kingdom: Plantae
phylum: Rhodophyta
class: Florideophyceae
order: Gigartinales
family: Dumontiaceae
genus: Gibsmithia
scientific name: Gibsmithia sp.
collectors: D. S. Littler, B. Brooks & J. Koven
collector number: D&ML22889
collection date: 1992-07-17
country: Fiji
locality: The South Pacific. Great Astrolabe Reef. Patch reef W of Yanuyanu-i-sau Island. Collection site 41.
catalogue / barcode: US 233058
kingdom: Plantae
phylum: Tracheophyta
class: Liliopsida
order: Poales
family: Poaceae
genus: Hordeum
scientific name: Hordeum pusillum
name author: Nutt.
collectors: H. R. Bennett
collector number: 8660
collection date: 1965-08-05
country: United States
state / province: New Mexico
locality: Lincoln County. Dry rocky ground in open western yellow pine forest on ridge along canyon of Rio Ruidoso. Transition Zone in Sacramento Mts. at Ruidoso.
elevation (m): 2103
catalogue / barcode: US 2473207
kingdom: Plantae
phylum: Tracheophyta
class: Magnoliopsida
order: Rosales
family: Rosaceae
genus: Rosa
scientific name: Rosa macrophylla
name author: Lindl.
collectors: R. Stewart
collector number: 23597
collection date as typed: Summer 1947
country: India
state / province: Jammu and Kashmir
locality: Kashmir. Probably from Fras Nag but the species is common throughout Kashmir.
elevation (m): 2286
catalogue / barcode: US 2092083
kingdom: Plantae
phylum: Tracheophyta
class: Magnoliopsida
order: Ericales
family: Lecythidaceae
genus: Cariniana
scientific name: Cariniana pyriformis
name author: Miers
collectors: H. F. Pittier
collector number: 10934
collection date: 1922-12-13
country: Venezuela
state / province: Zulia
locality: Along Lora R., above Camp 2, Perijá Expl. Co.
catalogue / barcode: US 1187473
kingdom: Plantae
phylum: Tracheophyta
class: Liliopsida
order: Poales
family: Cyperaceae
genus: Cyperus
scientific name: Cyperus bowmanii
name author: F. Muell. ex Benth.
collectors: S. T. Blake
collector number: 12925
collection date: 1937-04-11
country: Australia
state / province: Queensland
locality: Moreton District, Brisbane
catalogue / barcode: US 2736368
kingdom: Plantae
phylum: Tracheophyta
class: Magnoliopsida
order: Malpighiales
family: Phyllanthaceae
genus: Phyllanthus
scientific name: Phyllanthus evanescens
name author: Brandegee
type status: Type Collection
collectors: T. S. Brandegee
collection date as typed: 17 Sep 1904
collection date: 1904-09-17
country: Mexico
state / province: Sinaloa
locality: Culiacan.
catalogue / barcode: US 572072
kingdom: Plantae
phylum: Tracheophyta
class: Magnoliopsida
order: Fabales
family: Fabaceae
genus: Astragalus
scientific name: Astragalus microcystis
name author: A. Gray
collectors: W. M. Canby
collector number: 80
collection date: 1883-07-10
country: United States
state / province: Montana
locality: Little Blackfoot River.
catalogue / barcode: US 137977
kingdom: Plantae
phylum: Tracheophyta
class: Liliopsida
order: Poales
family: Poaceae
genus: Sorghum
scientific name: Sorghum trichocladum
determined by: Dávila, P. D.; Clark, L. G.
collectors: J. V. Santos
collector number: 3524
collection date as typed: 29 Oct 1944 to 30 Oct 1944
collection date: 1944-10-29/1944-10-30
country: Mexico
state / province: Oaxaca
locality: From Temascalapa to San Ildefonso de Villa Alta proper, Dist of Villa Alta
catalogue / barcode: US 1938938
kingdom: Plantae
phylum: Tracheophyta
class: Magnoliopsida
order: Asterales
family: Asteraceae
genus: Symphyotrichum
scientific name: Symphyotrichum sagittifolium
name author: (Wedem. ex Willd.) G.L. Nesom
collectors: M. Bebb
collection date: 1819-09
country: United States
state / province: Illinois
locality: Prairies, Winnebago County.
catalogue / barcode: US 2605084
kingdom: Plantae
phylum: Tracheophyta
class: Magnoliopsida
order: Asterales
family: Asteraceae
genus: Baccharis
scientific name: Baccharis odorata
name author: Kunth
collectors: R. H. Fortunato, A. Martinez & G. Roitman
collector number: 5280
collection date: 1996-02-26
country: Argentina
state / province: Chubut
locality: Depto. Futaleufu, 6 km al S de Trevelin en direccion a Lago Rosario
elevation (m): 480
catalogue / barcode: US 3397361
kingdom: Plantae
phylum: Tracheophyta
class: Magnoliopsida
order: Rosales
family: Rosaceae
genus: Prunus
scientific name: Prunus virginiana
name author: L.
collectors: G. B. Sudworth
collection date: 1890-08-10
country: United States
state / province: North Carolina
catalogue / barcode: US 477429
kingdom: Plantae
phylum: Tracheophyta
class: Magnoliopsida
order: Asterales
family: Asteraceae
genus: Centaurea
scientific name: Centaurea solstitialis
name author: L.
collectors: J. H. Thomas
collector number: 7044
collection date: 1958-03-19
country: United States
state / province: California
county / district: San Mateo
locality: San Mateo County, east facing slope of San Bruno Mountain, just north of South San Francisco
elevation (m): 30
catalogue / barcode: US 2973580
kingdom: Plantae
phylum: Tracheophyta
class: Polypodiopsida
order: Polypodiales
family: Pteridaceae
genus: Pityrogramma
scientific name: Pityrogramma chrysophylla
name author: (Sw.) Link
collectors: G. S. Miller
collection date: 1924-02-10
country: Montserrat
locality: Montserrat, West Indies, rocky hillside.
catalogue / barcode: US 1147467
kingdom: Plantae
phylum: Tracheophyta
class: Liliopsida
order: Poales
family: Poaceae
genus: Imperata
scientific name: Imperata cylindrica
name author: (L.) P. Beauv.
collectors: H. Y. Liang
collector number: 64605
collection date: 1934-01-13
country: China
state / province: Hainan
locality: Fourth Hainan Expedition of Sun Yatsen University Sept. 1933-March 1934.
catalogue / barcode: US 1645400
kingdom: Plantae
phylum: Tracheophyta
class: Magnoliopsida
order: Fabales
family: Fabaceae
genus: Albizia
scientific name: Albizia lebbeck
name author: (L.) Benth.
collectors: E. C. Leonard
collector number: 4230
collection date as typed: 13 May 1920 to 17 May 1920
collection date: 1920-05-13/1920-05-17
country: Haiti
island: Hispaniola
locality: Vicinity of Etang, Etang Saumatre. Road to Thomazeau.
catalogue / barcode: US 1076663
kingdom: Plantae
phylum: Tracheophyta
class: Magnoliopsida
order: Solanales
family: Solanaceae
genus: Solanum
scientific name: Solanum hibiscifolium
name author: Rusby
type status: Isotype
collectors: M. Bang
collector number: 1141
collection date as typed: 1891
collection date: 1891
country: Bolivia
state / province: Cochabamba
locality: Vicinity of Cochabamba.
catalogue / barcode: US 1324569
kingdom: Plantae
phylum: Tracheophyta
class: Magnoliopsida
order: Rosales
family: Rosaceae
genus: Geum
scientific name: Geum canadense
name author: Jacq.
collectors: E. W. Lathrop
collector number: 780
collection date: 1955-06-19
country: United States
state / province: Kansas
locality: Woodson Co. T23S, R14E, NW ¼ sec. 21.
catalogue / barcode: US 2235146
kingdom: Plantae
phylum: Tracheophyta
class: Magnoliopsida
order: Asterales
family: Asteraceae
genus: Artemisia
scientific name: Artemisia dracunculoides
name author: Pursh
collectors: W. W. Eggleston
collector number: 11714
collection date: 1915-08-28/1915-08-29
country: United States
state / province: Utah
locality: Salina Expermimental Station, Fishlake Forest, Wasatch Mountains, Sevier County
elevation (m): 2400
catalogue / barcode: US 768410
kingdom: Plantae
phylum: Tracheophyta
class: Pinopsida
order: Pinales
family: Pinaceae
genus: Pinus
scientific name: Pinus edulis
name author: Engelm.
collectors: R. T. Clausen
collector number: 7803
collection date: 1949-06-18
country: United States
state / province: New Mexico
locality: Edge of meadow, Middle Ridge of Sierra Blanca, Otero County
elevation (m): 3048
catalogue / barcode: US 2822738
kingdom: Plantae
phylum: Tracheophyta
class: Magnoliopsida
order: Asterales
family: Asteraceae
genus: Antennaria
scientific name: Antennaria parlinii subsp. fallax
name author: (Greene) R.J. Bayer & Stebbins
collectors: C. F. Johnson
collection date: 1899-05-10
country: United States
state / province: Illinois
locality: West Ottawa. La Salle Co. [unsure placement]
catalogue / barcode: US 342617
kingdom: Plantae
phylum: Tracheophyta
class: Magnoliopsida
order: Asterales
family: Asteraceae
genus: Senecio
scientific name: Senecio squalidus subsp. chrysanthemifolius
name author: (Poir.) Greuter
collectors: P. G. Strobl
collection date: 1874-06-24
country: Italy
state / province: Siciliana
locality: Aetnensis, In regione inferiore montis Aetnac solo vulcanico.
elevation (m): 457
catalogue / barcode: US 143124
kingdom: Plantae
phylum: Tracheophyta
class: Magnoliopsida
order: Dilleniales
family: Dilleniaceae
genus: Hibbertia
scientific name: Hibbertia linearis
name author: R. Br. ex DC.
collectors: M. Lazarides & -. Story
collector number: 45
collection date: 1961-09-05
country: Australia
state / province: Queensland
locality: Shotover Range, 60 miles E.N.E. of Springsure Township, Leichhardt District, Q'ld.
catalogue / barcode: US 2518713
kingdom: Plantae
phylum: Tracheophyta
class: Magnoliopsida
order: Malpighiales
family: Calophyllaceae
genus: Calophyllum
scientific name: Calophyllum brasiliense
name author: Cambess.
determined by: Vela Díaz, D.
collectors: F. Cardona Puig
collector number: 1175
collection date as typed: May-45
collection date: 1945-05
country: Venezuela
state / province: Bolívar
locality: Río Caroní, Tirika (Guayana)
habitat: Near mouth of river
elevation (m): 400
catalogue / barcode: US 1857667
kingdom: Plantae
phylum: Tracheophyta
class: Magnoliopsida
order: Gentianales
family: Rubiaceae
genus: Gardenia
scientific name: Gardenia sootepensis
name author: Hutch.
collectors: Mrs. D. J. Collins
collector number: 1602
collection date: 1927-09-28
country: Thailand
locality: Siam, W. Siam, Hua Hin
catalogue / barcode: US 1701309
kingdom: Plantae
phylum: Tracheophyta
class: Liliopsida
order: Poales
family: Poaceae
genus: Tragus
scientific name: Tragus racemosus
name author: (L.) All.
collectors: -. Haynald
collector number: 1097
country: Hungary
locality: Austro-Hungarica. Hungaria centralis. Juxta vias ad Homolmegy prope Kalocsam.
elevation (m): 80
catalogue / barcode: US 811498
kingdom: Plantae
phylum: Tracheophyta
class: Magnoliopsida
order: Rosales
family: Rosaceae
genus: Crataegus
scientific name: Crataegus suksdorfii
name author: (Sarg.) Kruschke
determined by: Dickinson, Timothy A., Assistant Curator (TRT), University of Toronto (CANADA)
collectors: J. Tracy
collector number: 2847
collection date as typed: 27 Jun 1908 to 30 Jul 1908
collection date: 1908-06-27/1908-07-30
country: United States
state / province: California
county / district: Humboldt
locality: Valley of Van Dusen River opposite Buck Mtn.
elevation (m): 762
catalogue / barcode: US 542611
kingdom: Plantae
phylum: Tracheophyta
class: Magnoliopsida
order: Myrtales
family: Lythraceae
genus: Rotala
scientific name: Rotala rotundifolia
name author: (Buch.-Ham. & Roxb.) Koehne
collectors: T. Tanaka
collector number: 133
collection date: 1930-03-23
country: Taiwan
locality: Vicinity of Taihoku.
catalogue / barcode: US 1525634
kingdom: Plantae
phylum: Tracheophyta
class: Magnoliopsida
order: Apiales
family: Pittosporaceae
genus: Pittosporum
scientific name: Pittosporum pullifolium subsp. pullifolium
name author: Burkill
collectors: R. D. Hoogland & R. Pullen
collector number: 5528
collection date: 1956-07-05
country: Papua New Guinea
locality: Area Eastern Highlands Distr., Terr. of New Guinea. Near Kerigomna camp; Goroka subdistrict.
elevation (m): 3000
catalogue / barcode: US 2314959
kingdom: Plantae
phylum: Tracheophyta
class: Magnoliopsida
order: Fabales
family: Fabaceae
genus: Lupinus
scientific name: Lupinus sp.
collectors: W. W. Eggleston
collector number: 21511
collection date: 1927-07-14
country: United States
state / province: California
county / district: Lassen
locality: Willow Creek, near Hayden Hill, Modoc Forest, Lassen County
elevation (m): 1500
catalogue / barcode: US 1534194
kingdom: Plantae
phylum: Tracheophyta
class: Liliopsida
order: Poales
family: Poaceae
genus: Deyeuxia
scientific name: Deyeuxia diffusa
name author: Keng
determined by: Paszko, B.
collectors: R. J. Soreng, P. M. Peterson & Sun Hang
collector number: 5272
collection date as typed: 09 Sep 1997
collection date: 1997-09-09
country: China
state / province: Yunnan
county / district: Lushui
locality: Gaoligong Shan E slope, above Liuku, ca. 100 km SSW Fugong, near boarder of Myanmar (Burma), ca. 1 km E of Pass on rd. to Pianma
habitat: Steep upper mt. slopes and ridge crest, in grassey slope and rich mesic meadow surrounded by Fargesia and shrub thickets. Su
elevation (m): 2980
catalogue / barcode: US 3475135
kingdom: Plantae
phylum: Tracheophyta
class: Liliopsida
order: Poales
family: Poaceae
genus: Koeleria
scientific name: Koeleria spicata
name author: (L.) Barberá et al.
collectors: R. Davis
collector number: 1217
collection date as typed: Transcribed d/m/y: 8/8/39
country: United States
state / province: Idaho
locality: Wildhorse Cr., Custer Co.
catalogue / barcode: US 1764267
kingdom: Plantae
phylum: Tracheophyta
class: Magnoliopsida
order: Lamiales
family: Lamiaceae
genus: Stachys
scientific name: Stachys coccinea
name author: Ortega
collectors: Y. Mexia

--- INSTRUCTION ---
Express the records as a two-column CSV with the headers field and value, starting with the line containing "collection date as typed: 17 Sep 1904" and going on through the line containing "catalogue / barcode: US 137977". Use one row for each line. Put the field name and its value each in its own quoted field, and replace any line breaks with spaces.

--- CORRECT OUTPUT ---
field,value
"collection date as typed:","17 Sep 1904"
"collection date:","1904-09-17"
"country:","Mexico"
"state / province:","Sinaloa"
"locality:","Culiacan."
"catalogue / barcode:","US 572072"
"kingdom:","Plantae"
"phylum:","Tracheophyta"
"class:","Magnoliopsida"
"order:","Fabales"
"family:","Fabaceae"
"genus:","Astragalus"
"scientific name:","Astragalus microcystis"
"name author:","A. Gray"
"collectors:","W. M. Canby"
"collector number:","80"
"collection date:","1883-07-10"
"country:","United States"
"state / province:","Montana"
"locality:","Little Blackfoot River."
"catalogue / barcode:","US 137977"